[Excerpt start]
The years of Louis Philippe’s reign in France were not so marked as those in England with significant reforms. In the first place, France was not confronted with anything like the same degree of rapid industrialization that was compelling legislative activity on a number of fronts in England. Under the succession of governments dominated by France’s leading politician of the period, Francois Guizot (1787-1874), the French expanded their educational system, thereby further underwriting their belief in the liberal doctrine of a meritocracy, or careers open to talent. Everyone was free, he argued, to rise to the upper middle class and thus to a position of political and economic power. His advice to those who criticized his complacency was: “enrich yourselves.” Louis Philippe did little to counteract the lifelessness and corruption that characterized his regime. In France, radical agitation produced very different results.

Meanwhile radical members of the French and British lower middle and working classes who had assisted the forces of liberalism to victory in 1830 and 1832 grew increasingly dissatisfied with the results of their efforts. In Britain they soon realized that the Reform Bill had done little to increase their chances for political participation. For a time they devoted their energies to the cause of trade unionism, believing that industrial, rather than political, action might bring them relief from the economic hardships they were suffering. After the defeat of the Grand National, the efforts of radical democratic reformers turned back from trade union to political activity, centering on attempts to force further political reform upon the uninterested government through the device of the “People’s Charter.” The fortunes of the Chartist movement waxed and waned. In 1848, revolutionary outbreaks across the Continent inspired Chartist leaders to plan a major demonstration and show of force in London. However, rain, poor management, and unwillingness to do battle with the well-armed constabulary put an end to the Chartists’ campaign. Increased prosperity among skilled workers disarmed the movement after mid-century.
3. The Revolution of 1848 in France

The February revolution in France was a catalyst which helped to produce uprisings in the succeeding months throughout much of Europe. The tension between middle-class republicans and radical socialists, which had been masked by a common disgust with the government of Louis Philippe, now emerged to shape the political events of the ensuing months in several specific ways.

Paris meanwhile attracted numbers of radical writers, organizers, and agitators. The provisional government had removed all restrictions upon the formation of political clubs and the dissemination of political literature. Delegations claiming to represent the oppressed of all European countries moved freely about the city, attracting attention. This sentiment was fortified as a result of elections held at the end of April. By late spring, a majority of the assembly believed that the workshop system represented both an unbearable financial drain and a serious threat to social order. In the aftermath of the “June Days,” the French government moved quickly to bring order to the country. Assembly members therefore arranged for the immediate election of a president.
[Excerpt end]
** Prompt **
Continue the history excerpt on France and the Revolution of 1848, picking up directly after its final sentence.
[Dataset start]
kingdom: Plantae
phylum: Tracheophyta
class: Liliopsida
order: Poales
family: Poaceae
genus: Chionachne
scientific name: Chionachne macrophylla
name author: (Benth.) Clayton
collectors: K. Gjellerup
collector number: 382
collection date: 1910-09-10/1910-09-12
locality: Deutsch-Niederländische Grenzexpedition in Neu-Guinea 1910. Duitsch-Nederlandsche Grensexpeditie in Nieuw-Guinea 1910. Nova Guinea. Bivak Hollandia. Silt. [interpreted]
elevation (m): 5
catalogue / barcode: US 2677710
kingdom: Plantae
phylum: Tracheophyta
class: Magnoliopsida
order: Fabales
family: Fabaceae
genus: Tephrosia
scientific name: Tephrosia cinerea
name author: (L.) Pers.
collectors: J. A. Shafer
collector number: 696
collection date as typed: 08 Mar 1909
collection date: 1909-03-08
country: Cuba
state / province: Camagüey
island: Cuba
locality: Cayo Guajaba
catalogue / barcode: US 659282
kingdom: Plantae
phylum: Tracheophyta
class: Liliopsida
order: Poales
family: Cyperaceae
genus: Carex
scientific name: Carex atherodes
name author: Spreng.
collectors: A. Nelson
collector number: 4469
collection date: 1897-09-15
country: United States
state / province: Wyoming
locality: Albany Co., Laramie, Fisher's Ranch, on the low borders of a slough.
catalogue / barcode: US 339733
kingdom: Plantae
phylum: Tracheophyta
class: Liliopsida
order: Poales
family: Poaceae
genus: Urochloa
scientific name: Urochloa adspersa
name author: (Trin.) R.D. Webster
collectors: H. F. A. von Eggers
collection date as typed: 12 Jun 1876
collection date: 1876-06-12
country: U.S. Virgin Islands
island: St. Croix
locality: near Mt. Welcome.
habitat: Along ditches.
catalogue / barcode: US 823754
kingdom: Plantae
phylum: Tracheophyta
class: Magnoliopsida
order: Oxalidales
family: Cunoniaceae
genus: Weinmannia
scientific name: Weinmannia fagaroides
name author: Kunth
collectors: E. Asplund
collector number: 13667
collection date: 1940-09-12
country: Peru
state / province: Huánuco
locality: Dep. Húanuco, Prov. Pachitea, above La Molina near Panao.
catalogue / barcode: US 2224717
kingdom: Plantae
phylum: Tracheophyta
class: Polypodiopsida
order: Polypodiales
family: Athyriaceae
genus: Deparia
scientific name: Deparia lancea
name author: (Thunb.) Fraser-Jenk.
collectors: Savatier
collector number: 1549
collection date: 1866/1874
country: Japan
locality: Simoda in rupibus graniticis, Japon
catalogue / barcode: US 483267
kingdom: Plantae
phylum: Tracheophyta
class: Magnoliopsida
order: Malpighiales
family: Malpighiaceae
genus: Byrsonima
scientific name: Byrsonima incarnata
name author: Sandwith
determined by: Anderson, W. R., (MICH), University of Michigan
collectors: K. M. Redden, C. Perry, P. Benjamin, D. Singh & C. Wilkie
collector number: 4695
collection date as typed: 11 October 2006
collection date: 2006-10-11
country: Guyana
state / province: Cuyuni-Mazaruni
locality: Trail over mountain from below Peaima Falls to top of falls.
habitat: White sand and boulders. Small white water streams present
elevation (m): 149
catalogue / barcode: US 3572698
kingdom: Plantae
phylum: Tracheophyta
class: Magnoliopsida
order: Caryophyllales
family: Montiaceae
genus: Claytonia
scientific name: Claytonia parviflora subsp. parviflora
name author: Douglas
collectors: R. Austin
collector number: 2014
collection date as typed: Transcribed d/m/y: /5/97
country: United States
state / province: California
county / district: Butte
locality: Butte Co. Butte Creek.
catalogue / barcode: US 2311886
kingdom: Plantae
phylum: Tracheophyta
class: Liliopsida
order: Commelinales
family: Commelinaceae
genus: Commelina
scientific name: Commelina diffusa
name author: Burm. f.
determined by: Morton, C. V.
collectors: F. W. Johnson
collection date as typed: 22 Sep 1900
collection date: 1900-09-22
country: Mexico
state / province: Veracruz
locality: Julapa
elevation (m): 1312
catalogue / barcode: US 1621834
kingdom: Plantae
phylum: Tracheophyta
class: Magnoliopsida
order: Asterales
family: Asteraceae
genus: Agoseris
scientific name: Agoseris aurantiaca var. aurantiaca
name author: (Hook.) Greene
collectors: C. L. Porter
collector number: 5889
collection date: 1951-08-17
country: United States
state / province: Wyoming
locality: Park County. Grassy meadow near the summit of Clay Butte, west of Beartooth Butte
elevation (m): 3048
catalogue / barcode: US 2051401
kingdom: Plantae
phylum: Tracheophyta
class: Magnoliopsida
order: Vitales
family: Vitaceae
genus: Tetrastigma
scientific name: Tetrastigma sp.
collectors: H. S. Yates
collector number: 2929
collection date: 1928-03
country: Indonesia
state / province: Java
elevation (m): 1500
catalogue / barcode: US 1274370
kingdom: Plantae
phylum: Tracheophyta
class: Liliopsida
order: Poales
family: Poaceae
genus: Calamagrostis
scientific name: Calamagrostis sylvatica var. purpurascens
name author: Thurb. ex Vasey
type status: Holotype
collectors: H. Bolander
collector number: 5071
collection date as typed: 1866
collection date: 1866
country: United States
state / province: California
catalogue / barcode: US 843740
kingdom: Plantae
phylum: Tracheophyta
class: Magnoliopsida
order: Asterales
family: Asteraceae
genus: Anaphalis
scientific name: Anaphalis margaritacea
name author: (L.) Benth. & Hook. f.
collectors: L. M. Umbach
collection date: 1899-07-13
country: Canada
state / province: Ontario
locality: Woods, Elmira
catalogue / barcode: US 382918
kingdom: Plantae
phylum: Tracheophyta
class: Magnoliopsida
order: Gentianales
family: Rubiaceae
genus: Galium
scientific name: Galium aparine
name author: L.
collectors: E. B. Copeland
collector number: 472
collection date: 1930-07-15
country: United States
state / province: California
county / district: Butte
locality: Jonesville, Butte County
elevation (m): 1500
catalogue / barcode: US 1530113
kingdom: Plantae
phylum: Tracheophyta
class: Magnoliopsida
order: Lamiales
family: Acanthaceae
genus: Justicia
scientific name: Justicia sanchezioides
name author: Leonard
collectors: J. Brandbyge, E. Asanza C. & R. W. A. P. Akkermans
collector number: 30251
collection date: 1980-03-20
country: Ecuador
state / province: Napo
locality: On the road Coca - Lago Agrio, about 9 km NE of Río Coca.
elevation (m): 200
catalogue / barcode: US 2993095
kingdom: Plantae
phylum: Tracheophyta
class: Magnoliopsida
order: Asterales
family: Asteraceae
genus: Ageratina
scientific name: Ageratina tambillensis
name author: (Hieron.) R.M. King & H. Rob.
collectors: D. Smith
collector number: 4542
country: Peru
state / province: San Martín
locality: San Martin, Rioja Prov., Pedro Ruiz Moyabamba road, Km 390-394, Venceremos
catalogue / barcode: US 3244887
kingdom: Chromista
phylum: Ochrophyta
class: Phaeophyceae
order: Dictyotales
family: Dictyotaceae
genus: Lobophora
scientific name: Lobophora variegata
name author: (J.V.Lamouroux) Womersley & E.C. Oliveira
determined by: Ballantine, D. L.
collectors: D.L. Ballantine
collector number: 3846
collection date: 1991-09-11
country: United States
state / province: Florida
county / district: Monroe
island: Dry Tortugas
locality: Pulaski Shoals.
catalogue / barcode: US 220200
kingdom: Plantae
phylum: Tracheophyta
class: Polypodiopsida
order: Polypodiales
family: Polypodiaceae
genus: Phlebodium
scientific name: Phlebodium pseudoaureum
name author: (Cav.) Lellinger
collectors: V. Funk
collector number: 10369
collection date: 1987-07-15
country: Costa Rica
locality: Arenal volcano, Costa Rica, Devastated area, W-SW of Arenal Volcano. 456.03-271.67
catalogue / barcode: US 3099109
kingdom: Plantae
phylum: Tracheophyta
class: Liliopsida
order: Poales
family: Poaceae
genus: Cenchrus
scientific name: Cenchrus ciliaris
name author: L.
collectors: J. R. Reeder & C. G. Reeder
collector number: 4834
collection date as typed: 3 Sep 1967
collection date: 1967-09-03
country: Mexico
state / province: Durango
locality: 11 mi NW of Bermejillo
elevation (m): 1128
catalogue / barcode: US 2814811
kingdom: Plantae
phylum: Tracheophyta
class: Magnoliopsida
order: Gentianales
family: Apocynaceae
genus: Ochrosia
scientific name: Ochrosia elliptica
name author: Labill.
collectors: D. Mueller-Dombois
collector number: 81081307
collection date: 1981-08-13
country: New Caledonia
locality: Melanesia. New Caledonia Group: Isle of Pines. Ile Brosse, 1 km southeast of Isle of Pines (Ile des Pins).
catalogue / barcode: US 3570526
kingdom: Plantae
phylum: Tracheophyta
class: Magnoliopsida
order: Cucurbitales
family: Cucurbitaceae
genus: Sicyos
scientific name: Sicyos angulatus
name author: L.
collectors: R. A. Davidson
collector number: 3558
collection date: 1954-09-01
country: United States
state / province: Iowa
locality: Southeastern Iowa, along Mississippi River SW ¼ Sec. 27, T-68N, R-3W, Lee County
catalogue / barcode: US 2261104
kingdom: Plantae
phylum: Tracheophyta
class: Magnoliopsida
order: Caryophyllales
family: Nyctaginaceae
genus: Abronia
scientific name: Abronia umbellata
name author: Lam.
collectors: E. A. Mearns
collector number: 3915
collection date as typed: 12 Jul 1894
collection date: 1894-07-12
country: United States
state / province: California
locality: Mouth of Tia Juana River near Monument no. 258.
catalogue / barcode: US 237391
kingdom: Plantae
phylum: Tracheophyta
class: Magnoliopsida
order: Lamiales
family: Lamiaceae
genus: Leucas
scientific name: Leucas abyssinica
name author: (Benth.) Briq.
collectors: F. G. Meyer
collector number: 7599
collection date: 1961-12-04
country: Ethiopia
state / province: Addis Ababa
[Dataset end]
** The output **
The astonishing upstart Louis Napoleon had spent most of his life in exile. By the summer of 1848 he was welcomed by members of all classes. With dreams of emulating his uncle, Louis Napoleon was not long content to remain president of France. Almost from the first he used the power he already had to achieve the further power he desired. In 1851, alleging the need for extraordinary measures to protect the rights of the masses, he proclaimed a temporary dictatorship and invited the people to grant him the power to draw up a new constitution. The new constitution, which he put into effect in January 1852, made the president an actual dictator. After one year he assumed the title of Napoleon III, emperor of the French.

What is the significance of the French Revolution of 1848 and its political aftermath in the history of middle-class liberalism? Two points need particular emphasis. First, we must recognize the pivotal role of the liberal middle class. Yet 1848 proved that there was now in France another element – class consciousness may, at this point, not yet be the correct term – that governments ignored at their peril. If mid-nineteenth-century Europe saw the middle class closer than ever to the center of power, it saw the workers moving rapidly in from the edge. Middle-class liberalism, if it was to thrive, would not only have to pay lip service to working-class demands, but in some measure accommodate to them as well.
4. Liberalism in France and Britain after 1850

Napoleon III recognized the vital role that public opinion had now assumed in the management of affairs of state. He labored hard and successfully to sell his empire to the people of France. He argued that legislative assemblies only served to divide a nation along class lines. With power residing in him, he would unite the country as it had not been for generations. Napoleon III modeled his constitution upon that of his uncle. France was a democracy only in the sense that its people were periodically afforded a chance, through elections, to express their approval of Napoleon’s regime. In return for the gift of almost absolute power, Napoleon III gave the French what they appeared to want. Liberalism, if it existed at all, existed as the freedom to have one’s own economic way. Napoleon III, though he catered to the middle class, appealed to the workers much as he appealed to the middle class. His foreign policy reflects clearly how far he – and the rest of France with him – had subordinated the liberal heritage of the first French Revolution to that of another of its legacies: national glory.

What, meanwhile, of the liberal tradition in Britain? The decade or so following the passage of the Reform Bill of 1867 marked the high point of British liberalism. Britain celebrated the triumph of the liberal principles of free trade, representative – but not democratic – government, and general prosperity. There the course of liberalism was altered by changes occurring within the working class. Industrialization had, by this time, begun to foster and sustain a growing stratum of labor “aristocrats”. Having succeeded within the liberal economic system imposed upon Britain by the middle class, they were now prepared to accept many liberal, middle-class principles as their own. They believed in self-help, achieved by means of cooperative societies or through trade unions. They believed in education as a tool for advancement. Yet the labor aristocracy, as it came to appreciate its ability to achieve a decent life for itself within the capitalist system, grew all the more dissatisfied with a political system that excluded it from any direct participation in the governmental process.

Together with working-class leaders, the middle-class dissidents organized a Reform League to campaign across the country for a new reform bill and a House of Commons responsive to their interests. The reformers made it clear by their actions that they were determined to press their case to the utmost. The leaders of both British political parties, Conservative (formerly Tory) and Liberal (formerly Whig), were prepared to concede what they recognized it would be dangerous to withhold. The “responsible” working class had been deemed worthy to participate in the affairs of state.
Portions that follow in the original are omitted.